Source text >>
"""

It has been an awfully hot summer in Spain. I did well enough (you can always do better) while sail racing intensely with my team, and, sadly, it’s time to engage in something more substantial. Not that I really crave for substance at this “Prozac” time of the year. I love the pleasures inherent to my bourgeois way of life that, save for my adrenaline generating sail racing, and abundant brainstorming, blend nicely with “easy economics”. So let me disclose my current emotional bias in favor of the Welfare States, Easy money, Easy credit, Liestatistics, Hail Mary passes, NIRPs, QEs, and bubbles of all kinds. They all increase the apparent NAV of our accumulated wealth. Next step is hugging good old Heli-Ben -and I’m real close to that right now.
No, I am not drunk! But I’m not serious anyway. This summer has further eroded my year to date return, as the sovereign spreads -and all others- collapsed to mind-numbing figures (considering the underlying fundamentals). I underestimated the quest for yield, and CB resolve, once again. On top of that, and confirming the fact that bad news rarely travel on their own, the Fed managed to contain and reverse, USD appreciation -that didn’t help. My new updated return YTD is only 3% by now. When you are not happy, it helps to laugh at yourself -and anything that moves as well.
For an insight of the logic of these moves, I cherry picked two charts, on the fundamentals of the Italian Sovereign spread.
And another two, related to the consistency of the USD weakness of late. Of course, in the new CB economic textbook, an upswing in the Ted spread is a clear precursor of an imminent dollar depreciation (excess dollars around?!!!). Am I being too sarcastic for my own good?
Needless to say, depreciating the USD is the single most effective action against conspicuous weakness, both in world trade, and US economy recent stats. Just look at how it helps crude price stabilize. Ditto for collapsing company ROE. As a side effect, it also helps ameliorate the latest default data (mainly, but not only, from the energy sector). I should have seen it coming. CB targeting comes well before macroeconomic and financial sense. This is not a market economy anymore.
OK, enough whimpering for today. Confusion reigns supreme I said. Well, I hope my first paragraph confused you enough because confusion is what it is all about nowadays -when coming back to school right after this 2016, summer season. Broken markets, with most players renouncing their most deeply held beliefs in favor of survival (a powerful instinct if there is one), have now nearly completed their ongoing process of morphing into something of an entirely different kind. Price discovery has been abandoned as a discipline. Bond vigilantes died a long time ago. Everybody is stuck, and running back and forth between the different asset classes -changing course at every sigh from some CB deity. Some cling on to valuation, others screen the flow of funds underlying the recent risk asset rallies (hint: not pretty). The different investment tribes keep on highlighting classic TA figures, Elliot wave perspectives, macro developments, huge statistical resets (like wage growth in the US), new QEs with direct ETF buying included in the deal, plain Graham and Dodd valuations, investor behavioral patterns, or whatever. The odd one resorts to sarcasm. At this point in time, it doesn’t really matter.

"""

Exercise task 1 >>
Update the market commentary by writing out everything from "For an insight" down to "market economy anymore." again, with "USD" changed to "US dollar".
Exercise task 2 >>
Extend the market commentary with new text that follows on from its final sentence.

Listed entries >>
"""

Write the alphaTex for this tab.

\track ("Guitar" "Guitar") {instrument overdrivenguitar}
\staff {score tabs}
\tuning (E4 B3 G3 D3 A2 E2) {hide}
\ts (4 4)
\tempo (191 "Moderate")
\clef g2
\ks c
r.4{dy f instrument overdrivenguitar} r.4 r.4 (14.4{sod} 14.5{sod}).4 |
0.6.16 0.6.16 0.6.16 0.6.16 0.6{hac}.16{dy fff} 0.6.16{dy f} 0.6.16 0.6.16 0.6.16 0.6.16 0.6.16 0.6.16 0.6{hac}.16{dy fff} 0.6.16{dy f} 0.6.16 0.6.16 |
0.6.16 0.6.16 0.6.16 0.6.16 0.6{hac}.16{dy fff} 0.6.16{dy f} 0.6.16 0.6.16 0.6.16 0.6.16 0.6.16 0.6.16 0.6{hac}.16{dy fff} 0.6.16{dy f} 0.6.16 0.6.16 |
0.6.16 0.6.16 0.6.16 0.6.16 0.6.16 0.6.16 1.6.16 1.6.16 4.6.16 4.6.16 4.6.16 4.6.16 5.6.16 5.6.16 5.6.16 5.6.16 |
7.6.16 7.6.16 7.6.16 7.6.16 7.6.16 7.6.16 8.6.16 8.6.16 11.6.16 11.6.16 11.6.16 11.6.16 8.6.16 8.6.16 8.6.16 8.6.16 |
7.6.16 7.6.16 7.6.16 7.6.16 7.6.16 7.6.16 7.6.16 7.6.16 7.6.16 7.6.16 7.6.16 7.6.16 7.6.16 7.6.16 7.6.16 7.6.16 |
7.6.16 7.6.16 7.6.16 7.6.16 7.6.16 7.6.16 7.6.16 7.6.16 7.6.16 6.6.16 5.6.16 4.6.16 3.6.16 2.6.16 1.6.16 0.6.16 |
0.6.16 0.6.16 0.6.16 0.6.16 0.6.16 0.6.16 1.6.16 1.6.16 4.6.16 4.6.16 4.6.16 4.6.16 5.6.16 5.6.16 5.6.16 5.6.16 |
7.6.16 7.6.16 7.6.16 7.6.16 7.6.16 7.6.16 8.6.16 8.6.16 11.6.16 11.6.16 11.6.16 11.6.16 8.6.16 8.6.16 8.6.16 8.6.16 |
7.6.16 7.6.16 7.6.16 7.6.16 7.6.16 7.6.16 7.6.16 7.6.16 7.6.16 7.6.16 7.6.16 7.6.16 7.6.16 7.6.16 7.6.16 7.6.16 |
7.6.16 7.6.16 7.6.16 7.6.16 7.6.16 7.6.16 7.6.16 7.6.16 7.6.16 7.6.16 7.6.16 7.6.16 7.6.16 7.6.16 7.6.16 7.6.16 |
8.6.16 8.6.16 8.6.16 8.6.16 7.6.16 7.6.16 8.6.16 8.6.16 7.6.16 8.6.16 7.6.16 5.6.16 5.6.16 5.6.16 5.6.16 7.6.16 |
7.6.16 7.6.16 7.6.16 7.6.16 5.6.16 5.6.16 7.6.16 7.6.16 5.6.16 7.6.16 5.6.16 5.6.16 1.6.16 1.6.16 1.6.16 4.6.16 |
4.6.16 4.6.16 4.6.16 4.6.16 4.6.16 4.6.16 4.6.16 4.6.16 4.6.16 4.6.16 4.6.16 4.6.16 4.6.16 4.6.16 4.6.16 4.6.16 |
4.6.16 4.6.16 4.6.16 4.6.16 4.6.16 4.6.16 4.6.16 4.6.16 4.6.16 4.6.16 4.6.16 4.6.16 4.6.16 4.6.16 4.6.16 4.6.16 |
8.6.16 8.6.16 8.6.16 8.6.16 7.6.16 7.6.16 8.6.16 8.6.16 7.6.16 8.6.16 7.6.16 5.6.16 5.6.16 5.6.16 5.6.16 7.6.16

"""

Final result 1 >>
For an insight of the logic of these moves, I cherry picked two charts, on the fundamentals of the Italian Sovereign spread.
And another two, related to the consistency of the US dollar weakness of late. Of course, in the new CB economic textbook, an upswing in the Ted spread is a clear precursor of an imminent dollar depreciation (excess dollars around?!!!). Am I being too sarcastic for my own good?
Needless to say, depreciating the US dollar is the single most effective action against conspicuous weakness, both in world trade, and US economy recent stats. Just look at how it helps crude price stabilize. Ditto for collapsing company ROE. As a side effect, it also helps ameliorate the latest default data (mainly, but not only, from the energy sector). I should have seen it coming. CB targeting comes well before macroeconomic and financial sense. This is not a market economy anymore.

Final result 2 >>
The whole pricing mechanism is corrupt. Direct or indirect manipulation of prices has made them all, anything, but efficient. Trying to predict them makes little sense, considering:
- Central Bank (CB) constant intervention, be it jawboning participants with Fed-speak and related prose, be it trading the E-minis, or be it simply buying ETFs or common stock (BOJ and SNB). No to mention other subtle techniques or plain vanilla USD debasement. Basically, they get the pricing they want for the asset of choice, with low volatility, at the expense of dramatically increasing tail risks to that imposed pricing. Precisely the opposite of what an efficient pricing system should try to achieve. We need volatile prices with low tail risks and not the other way around. The latest Williams-Dudley dialogue (San Francisco Fed paper vs verbal comments by Dudley), should be featured on Broadway soon. Rates lower for longer, vs immediate rate rises, suggested within 24 hours by two top tier politburo members. Awesome theatrical display of FOMC cognitive dissonance. Or is it, once again, the timeless Starsky and Hutch good-cop-bad-cop behavioral pattern in play?
- The search for yield. Starving the population used to be an effective way of making fortified medieval cities open their doors to foreign armies. CBs starve savers from income and get desperate moves from them that jump start a virtuous (or vicious?) circle, bubble pricing the riskiest assets in earnest. Meaning those assets with a higher yield (inverse PE in equity, or real yield in bonds). I’m not playing war games when my counterpart can starve players to induce behavioral stampedes. And if I am, I ought to consider unconventional warfare, or else I won’t last long.
- The need (angst) for return. Forget yield, let’s talk return as a more comprehensive concept. Return on investment (ROI). Pension funds, Mutual Funds, Hedge funds … We all need a return on investment to be able to remain in the business. Say 1% for expenses, and a meager 2% real on top of a decently calculated inflation around 2% long term. That gives you a minimum gross target of 5%. When there is no yield, there is a secondary effect: crowded speculative, leveraged trades. Players that shouldn’t be trading finally engage in speculative trading a lot more than they ought to. The result is frequent one-sided markets in VIX, EURUSD, Yen, Cable, Treasuries, Bunds, Gold, and the main financial products. People pile in and out of every available trade in a desperate way. Volume does not go up because normal rotational volume from conventional MF dries up as outflows remain solid. Trading desk head counts, and prop. trading fade as well. Slippage and timely CB intervention (whenever it suits them) burn us all. Only ETFs are not affected. Great! Outflows from MFs and inflows into ETFs is what CBs want. Precisely. And they are winning this battle as well (see Active Man chart).
- The thorough destruction of long-term correlations at the base of the financial system. CBs target different variables with no respect for the financial system. They may be targeting a stable price for gold, together with higher short-term rates in the US, a lower 10-year yield to support valuations, but with a lower USD to spice up the economy. Because players end up following targets outlined by CBs, we get crazy behaviors, with one-sided bets in short-term rates that oppose identical one-sided bets against the USD value. That destroys the system. Nothing makes sense, and it is impossible to set up coherent strategies. David Rosenberg wrote an interesting piece on the trading positions of smart money. We are no longer smart at all. Only ETFs and CBs are smart in this environment. Dumb money with no price sensitivity is now the smartest of all. Talk about interesting times.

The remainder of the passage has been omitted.